Water monitoring

Water monitoring

Conserving resources is an important topic and always worth pursuing. The current energy prices and inflation just add a higher monetary incentive for everyone to make more effort. I took this as a trigger to see if and how much water, especially warm water, I can save in my household. As with all improvement projects, you need to know your current baseline before you can measure any improvements.

The nice, but impractible solution

Ideally, I would want a continous measurement of my water usage, so every change can be tracked. The usual analog water meters are not ideal for this task, but it is not too complicated to set up an ESP32 with an ESPcam to digitize the meters. A little bit of machine learning to detect the numbers and the spinning wheel will give very precise readings throughout the whole day. Unfortunately, this setup is not practible as I would need four cameras for the four water meters (one for cold and hot in two rooms each) and the water meters are also a bit far from the next electricity outlets. A humid bathroom is also not ideal for electronics.

The simple solution

I actually don’t need measurements every few minutes to satisfy my curiosity and get a better understanding of my water usage. A longer interval of maybe a week would be fine, too. The day-to-day variation is large anyway (think of a dishwasher or the toilet on home office versus office days) and a week is probably a reasonable period to track changes in water usage.
This means I just need a handy interface to log the water meter readings manually. It takes a mere minute to work around the apartment with a smartphone, read all meters and enter the values.
So, I wrote a simple streamlit frontend to log water meter readings into InfluxDB. They are then visualized in Grafana.
Its dependencies make Streamlit a huge library for a simple web frontend and cause a unnecessarily large docker image … but it’s just so convenient and simple.

Data logging

You can find the code for the streamlit app and the dockerfile in this repo on my GitHub.
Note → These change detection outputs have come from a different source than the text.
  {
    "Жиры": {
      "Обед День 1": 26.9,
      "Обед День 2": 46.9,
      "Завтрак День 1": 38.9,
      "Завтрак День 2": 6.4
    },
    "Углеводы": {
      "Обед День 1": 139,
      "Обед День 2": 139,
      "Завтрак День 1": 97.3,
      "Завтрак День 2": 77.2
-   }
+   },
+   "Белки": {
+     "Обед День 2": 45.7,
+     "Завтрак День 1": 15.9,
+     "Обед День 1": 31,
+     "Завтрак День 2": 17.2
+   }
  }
The ready-to-use docker image is also available on Docker Hub: water-monitoring @ Docker Hub. The configuration is done through environment variables.

The frontend is kept simple with input fields for date, time and the water meter readings. The last values are queried from the InfluxDB backend, so changes are reported already while entering the new values (green values next to the arrows).

Dashboard

The visualisation of the water usage was done, as for other projects, in Grafana. It’s convenient to have a whole bunch of dashboards in a single tool, so I can quickly look up what I want to know.
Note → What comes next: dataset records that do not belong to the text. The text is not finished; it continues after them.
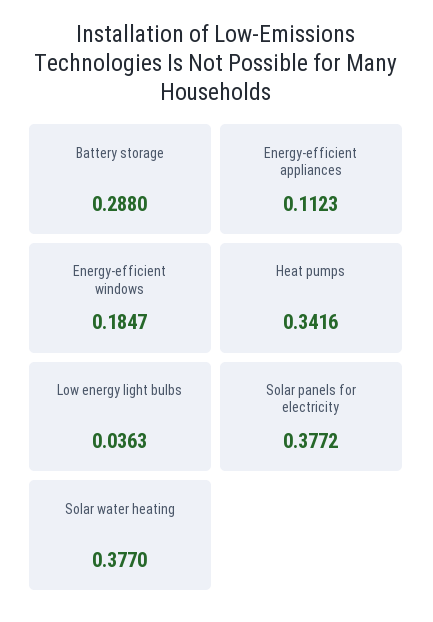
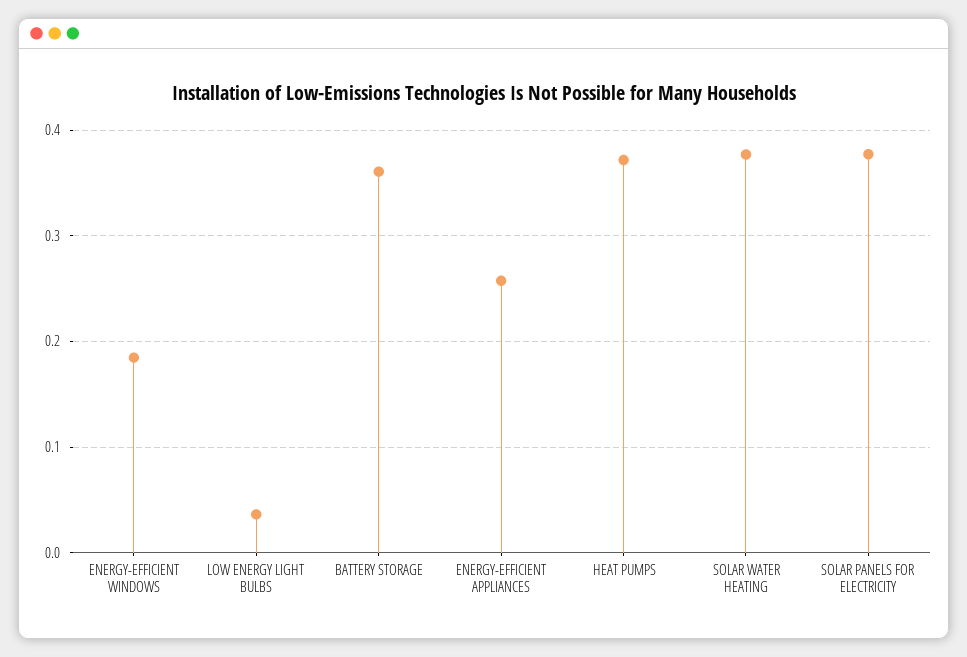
  {
-   "Battery storage": 0.288,
+   "Battery storage": 0.36,
-   "Energy-efficient appliances": 0.1123,
+   "Energy-efficient appliances": 0.26,
    "Energy-efficient windows": 0.1847,
-   "Heat pumps": 0.3416,
+   "Heat pumps": 0.37,
    "Low energy light bulbs": 0.0363,
    "Solar panels for electricity": 0.3772,
    "Solar water heating": 0.377
  }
The dashboard breaks down the water meter readings by room and temperature. These absolute values are harder to interpret, though, and a more meaningful metric is the daily/weekly/monthly water usage. The differentiate() function in combination with a temporal groupby() is a simple way to calculate this automatically. Obviously, the differentiation can be only calculated from the second data point onwards. Therefore, the example below just shows two daily usage points but three water meter readings.
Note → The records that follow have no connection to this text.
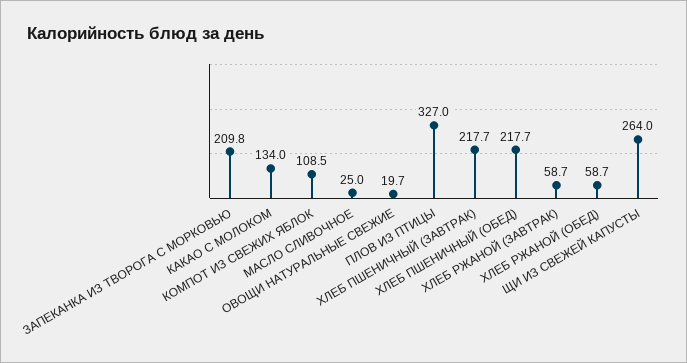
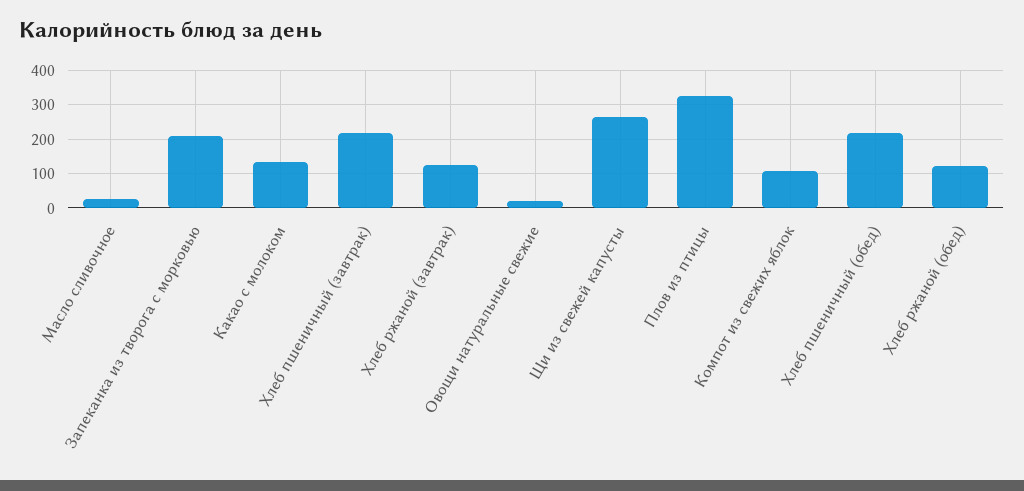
  {
    "ЗАПЕКАНКА ИЗ ТВОРОГА С МОРКОВЬЮ": 209.8,
    "КАКАО С МОЛОКОМ": 134,
    "КОМПОТ ИЗ СВЕЖИХ ЯБЛОК": 108.5,
    "МАСЛО СЛИВОЧНОЕ": 25,
    "ОВОЩИ НАТУРАЛЬНЫЕ СВЕЖИЕ": 19.7,
    "ПЛОВ ИЗ ПТИЦЫ": 327,
    "ХЛЕБ ПШЕНИЧНЫЙ (ЗАВТРАК)": 217.7,
    "ХЛЕБ ПШЕНИЧНЫЙ (ОБЕД)": 217.7,
-   "ХЛЕБ РЖАНОЙ (ЗАВТРАК)": 58.7,
+   "ХЛЕБ РЖАНОЙ (ЗАВТРАК)": 120,
-   "ХЛЕБ РЖАНОЙ (ОБЕД)": 58.7,
+   "ХЛЕБ РЖАНОЙ (ОБЕД)": 120,
    "ЩИ ИЗ СВЕЖЕЙ КАПУСТЫ": 264
  }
The complete dashboard is a bit more complicated than this example. It shows raw values in tables, different totals (combinations of meters) and break downs over different periods.

A success already

With the baseline in place, it’s time to reduce my water usage and see how much water and heating I can save. Even if I fail to save water, this project has already risen my awareness for water substantially.

A final note

If the header image seems sketchy that’s because it is. I let Stable Diffusion generate a “room full of water meters and pipes, photography” and this was a cutout of the best result among many others.